There is no point in Mourinho trying to blame others and this, in the end, is more likely to be what has cost him his job. Abramovich seems to be a proud man and he won’t have liked what he heard from his translator, because it would seem to him to be an act of petulance by Mourinho.
Roman Abramovich will put up with lots of things providing his team is winning. He will not put up with petulance, particularly not when his team is not winning.
Mourinho will now walk into another top job, probably outside of England although I hope he stays in the country, whereby he will have gained a little more experience from his stint at Chelsea. Let us hope he has learned some lessons from it.

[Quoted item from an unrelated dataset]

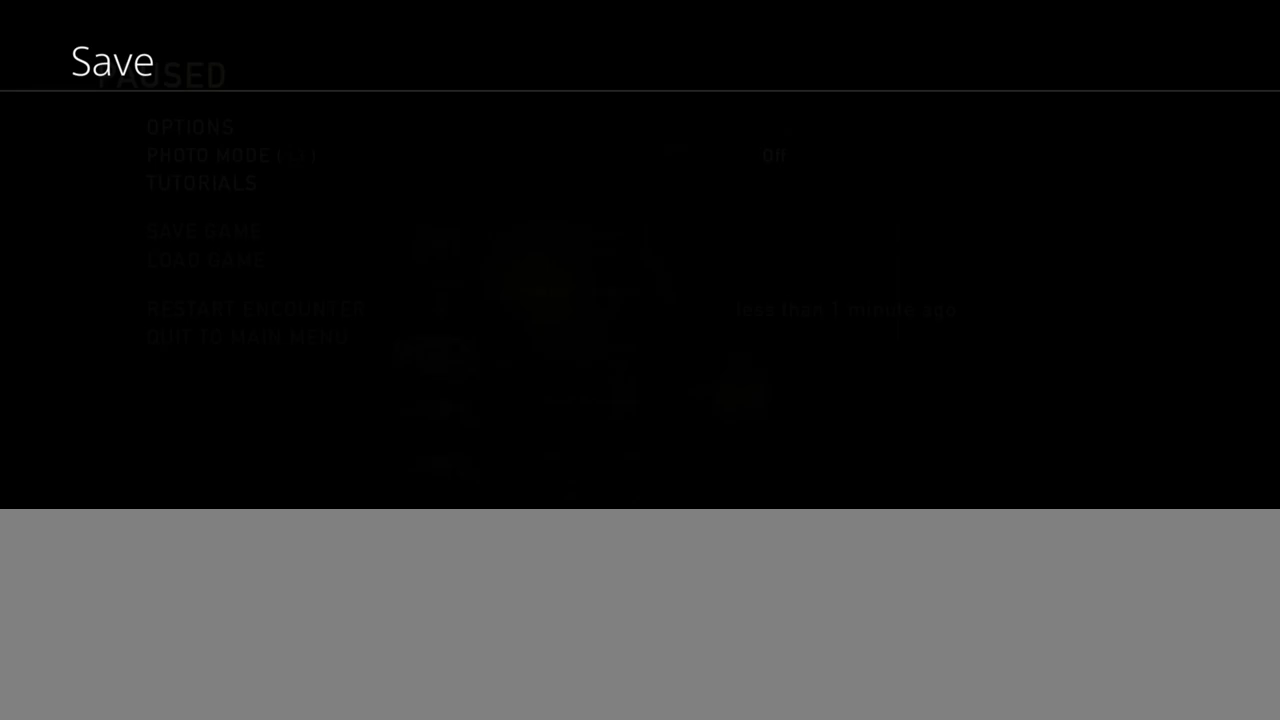
{"buttons": [], "left_stick": "center", "right_stick": "center", "events": []}
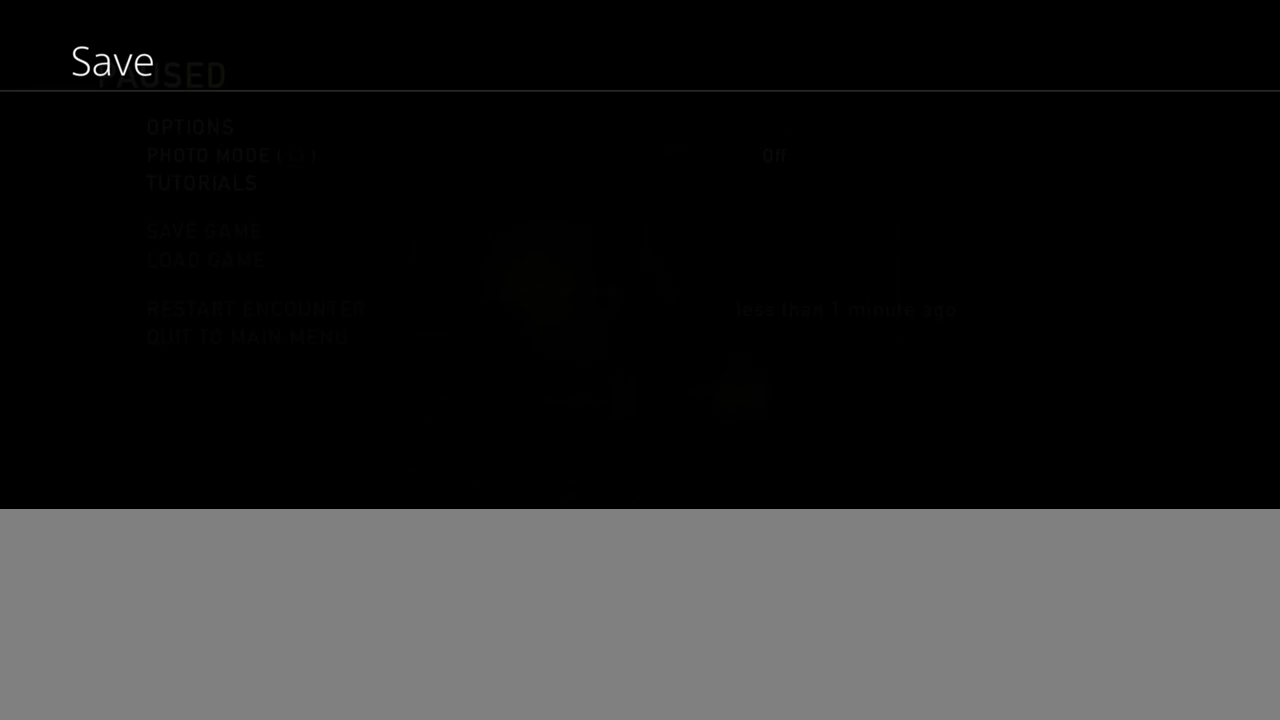
{"buttons": [], "left_stick": "center", "right_stick": "center", "events": []}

The skill is to couch your requirements for how the team plays in terms of a “project” or “philosophy”. This is what he should have done. LvG has a philosophy and the players MUST play as he says, and he gets away with rubbish football (and low scoring wins a la “one nil to the Arsenal”). Klopp has a project and the players MUST play the way he wants and he gets the results sometimes. Neither of these men is truly in danger of getting the sack, whether their players like the philosophy or project or not. Brendan Rodgers also had a Project, but he ended up getting scked because he made strange substitutions and talked a load of rubbish. Mourinho also got sacked for talking rubbish, but if he had also mentioned he had a project he might very well have conned the players into accepting what he wanted, and then he wouldn’t have got sacked. Secretly, I think he likes getting huge payouts when finishing up early at each club he manages, it pays much better than long-term “projects”.